Menaker Yassierli menjelaskan, total manfaat yang diterima ahli waris korban MD meliputi Jaminan Hari Tua (JHT) sebesar sekitar Rp197,28 juta, Jaminan Kematian (JKM) sebesar Rp42 juta, Jaminan Kecelakaan Kerja (JKK) senilai Rp2,02 miliar, serta beasiswa untuk enam anak dengan nilai maksimal Rp458,5 juta. Selain itu, terdapat pula manfaat Jaminan Pensiun (JP) yang diberikan secara berkala.

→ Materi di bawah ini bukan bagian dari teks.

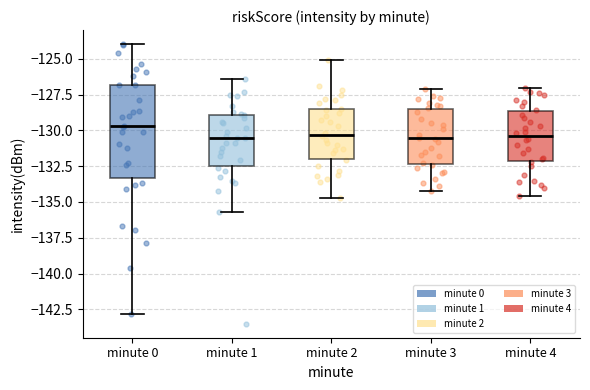

Reading left to right, transcribe this box plot: for each box, give where its median line is, the range the box spans, and where its two whiskers end, as read against the y-axis. The values are not printed on the chart, so give them approximately, as read against the axis.

minute 0: median -129.5, box -133.5 to -127.0, whiskers -143.0 to -124.0
minute 1: median -130.5, box -132.5 to -129.0, whiskers -135.5 to -126.5
minute 2: median -130.5, box -132.0 to -128.5, whiskers -134.5 to -125.0
minute 3: median -130.5, box -132.5 to -128.5, whiskers -134.0 to -127.0
minute 4: median -130.5, box -132.0 to -128.5, whiskers -134.5 to -127.0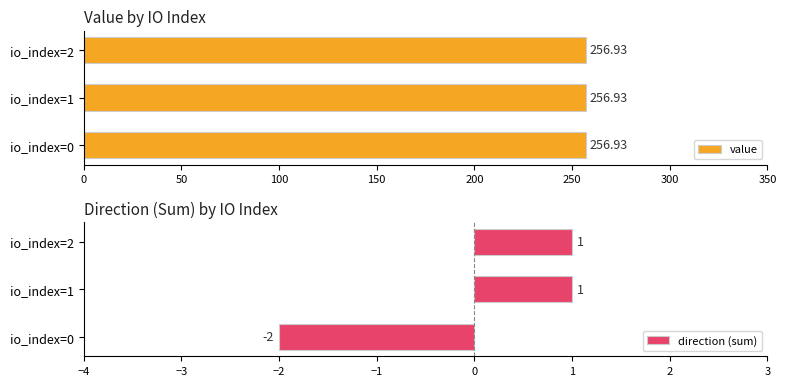

What is the value of the direction (sum) bar at the 2nd from the left?

1.0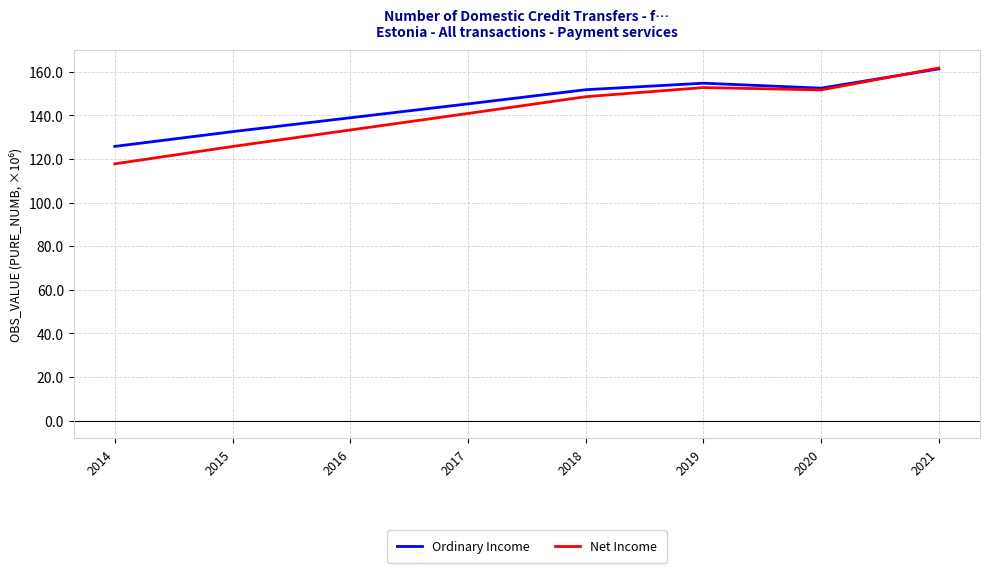

Count the number of categories in the chart.

8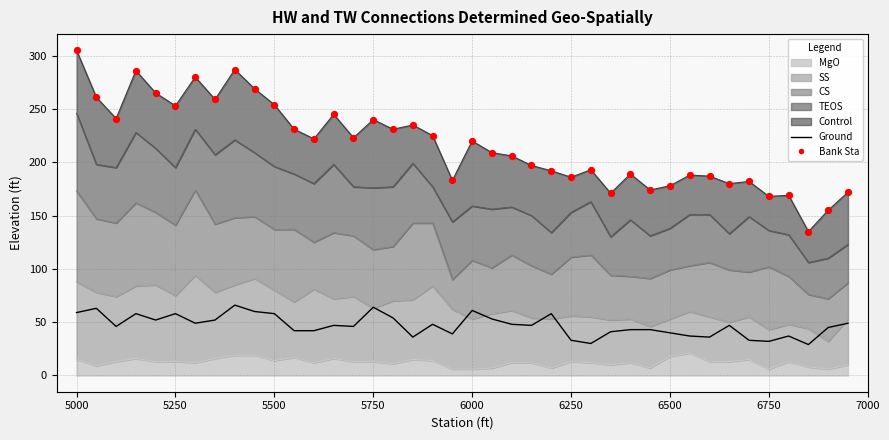

Which series has the largest Y range (max minus min)?

Bank Sta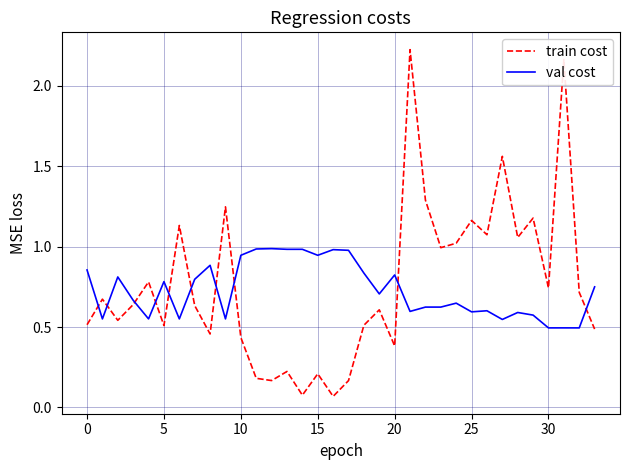

Which series has the widest spread of values?

train cost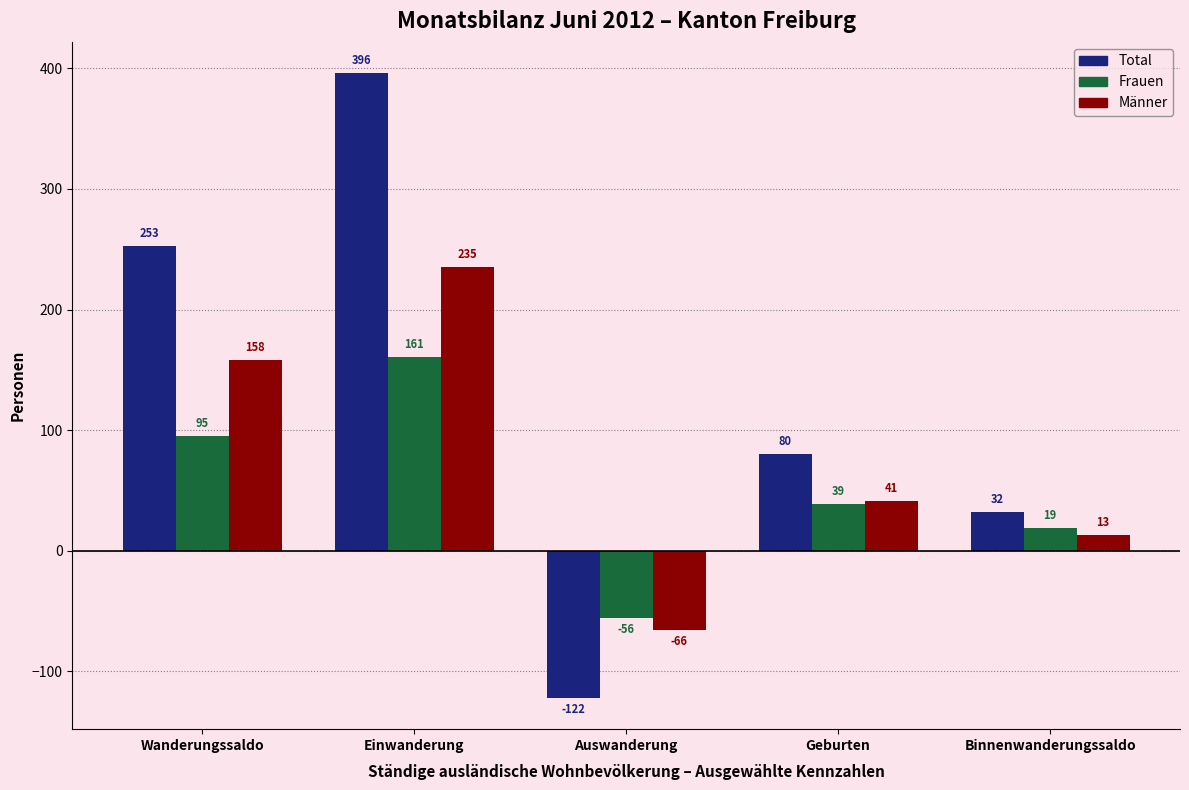

How many values in the Männer series are below 41?

2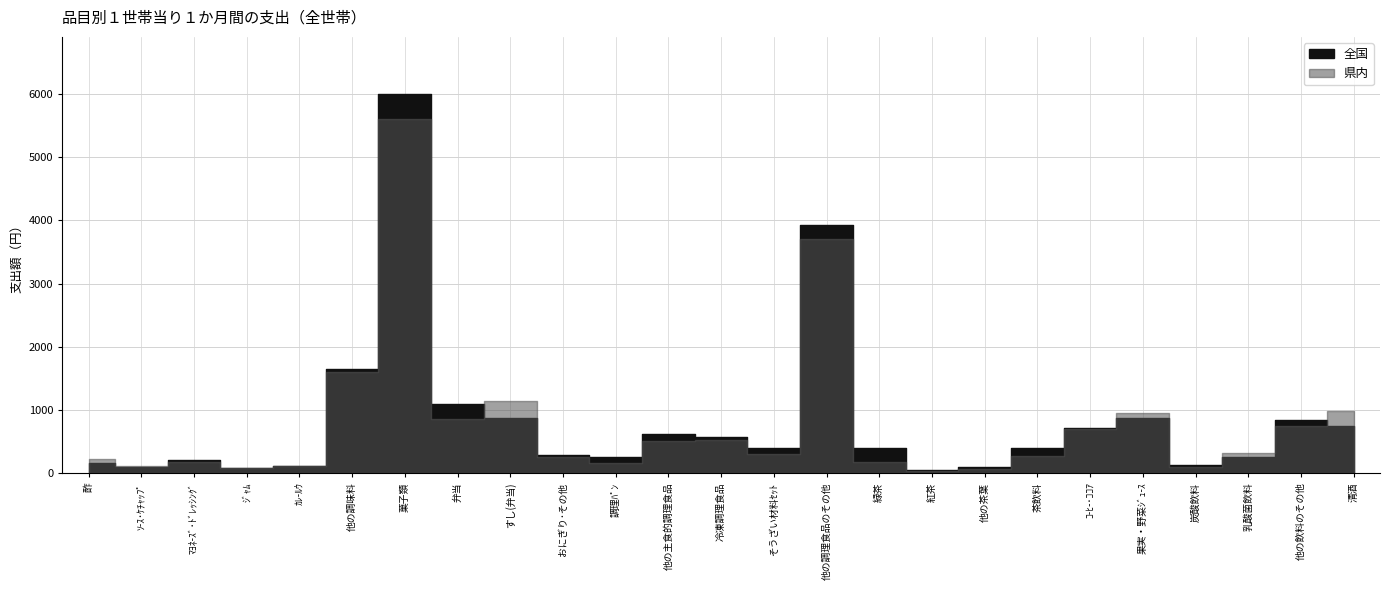

Between すし(弁当) and 果実・野菜ｼﾞｭ-ｽ, which series saw the biggest shift?

県内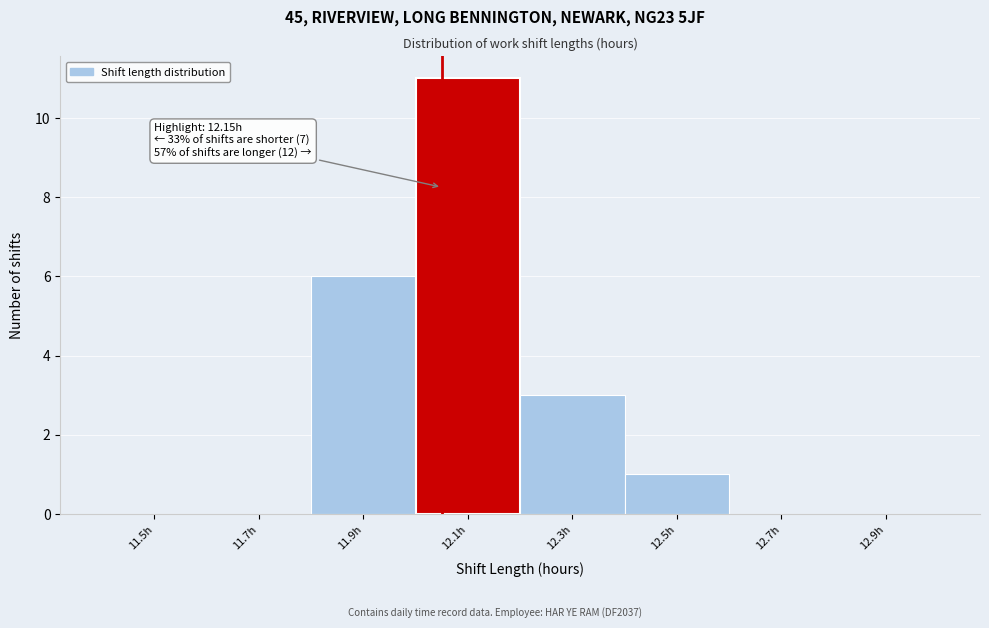

Reading right to left, list all the values displayed in this chart.

12.9h=0	12.7h=0	12.5h=1	12.3h=3	12.1h=11	11.9h=6	11.7h=0	11.5h=0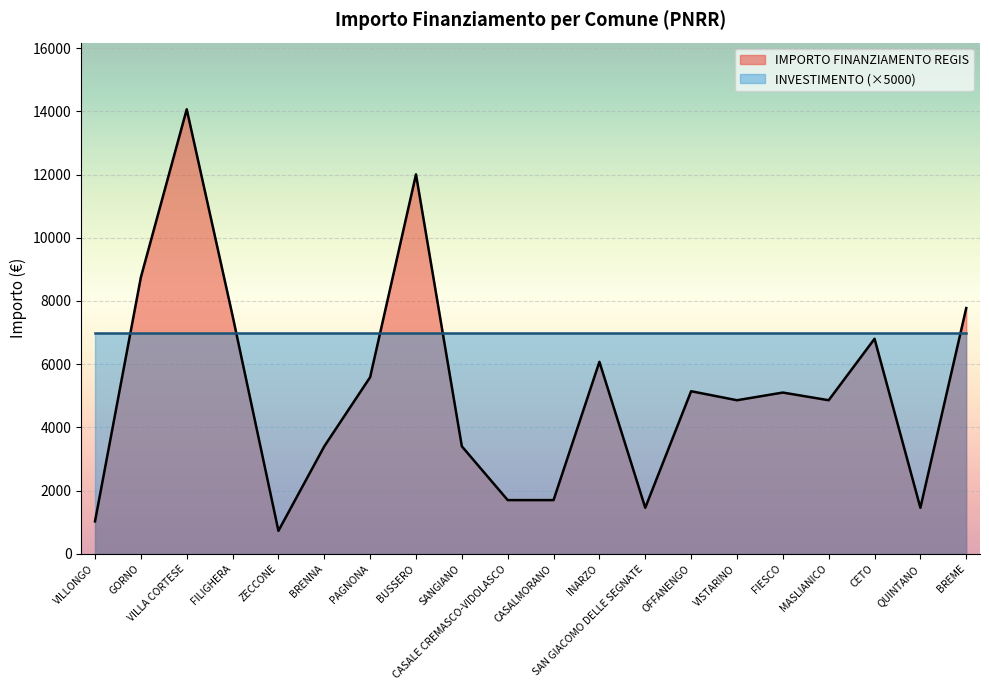

How many points are higher than both their immediate neighbors (excluding endpoints)?

6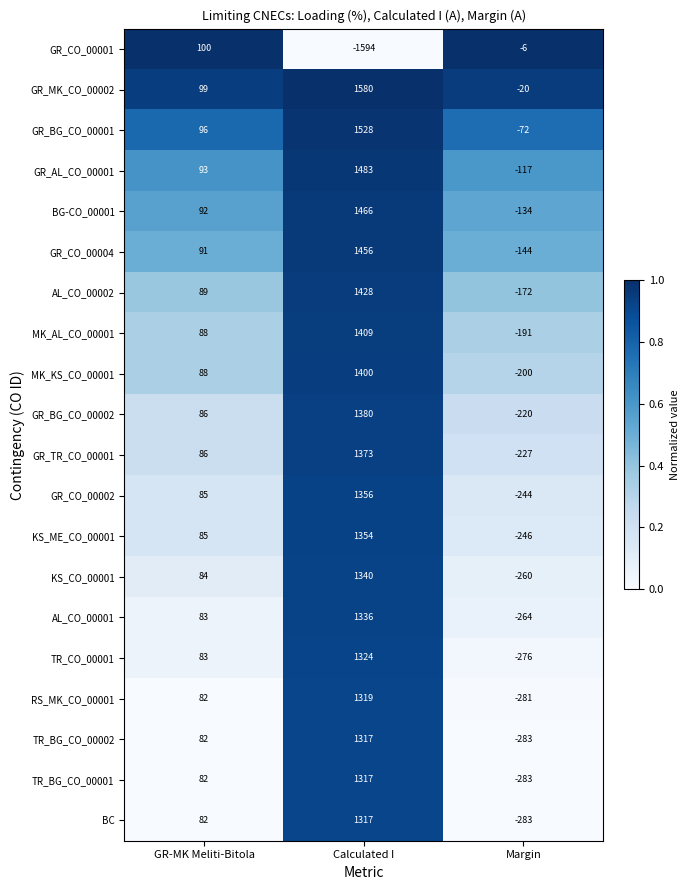

At which category does the chart reach its peak across all series?

Calculated I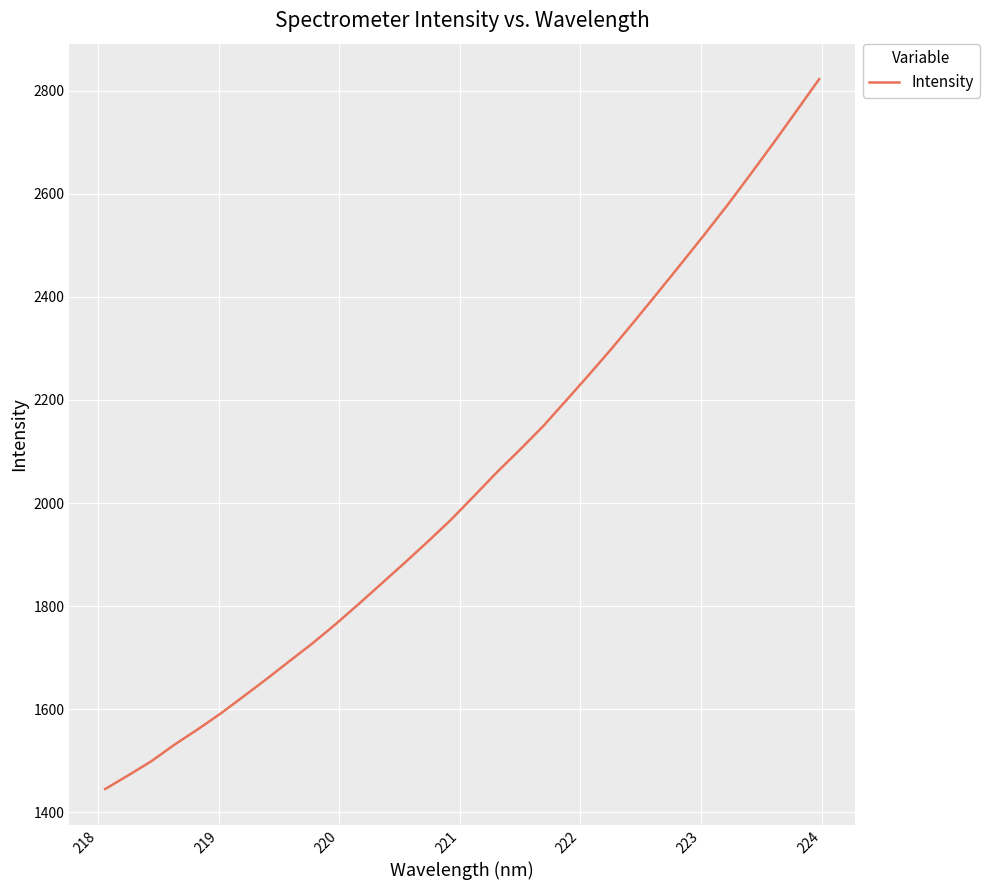

What is the smallest value displayed?

1445.0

“Ini bukti pemerintah berkomitmen bahwa perlindungan jaminan sosial tidak berhenti pada pekerja, tetapi juga berlanjut kepada keluarga yang ditinggalkan. Kami ingin memastikan masa depan anak-anak mereka tetap terjaga melalui beasiswa,” ujar Yassierli di Cikarang, Bekasi, Jawa Barat, Senin (4/5/2026).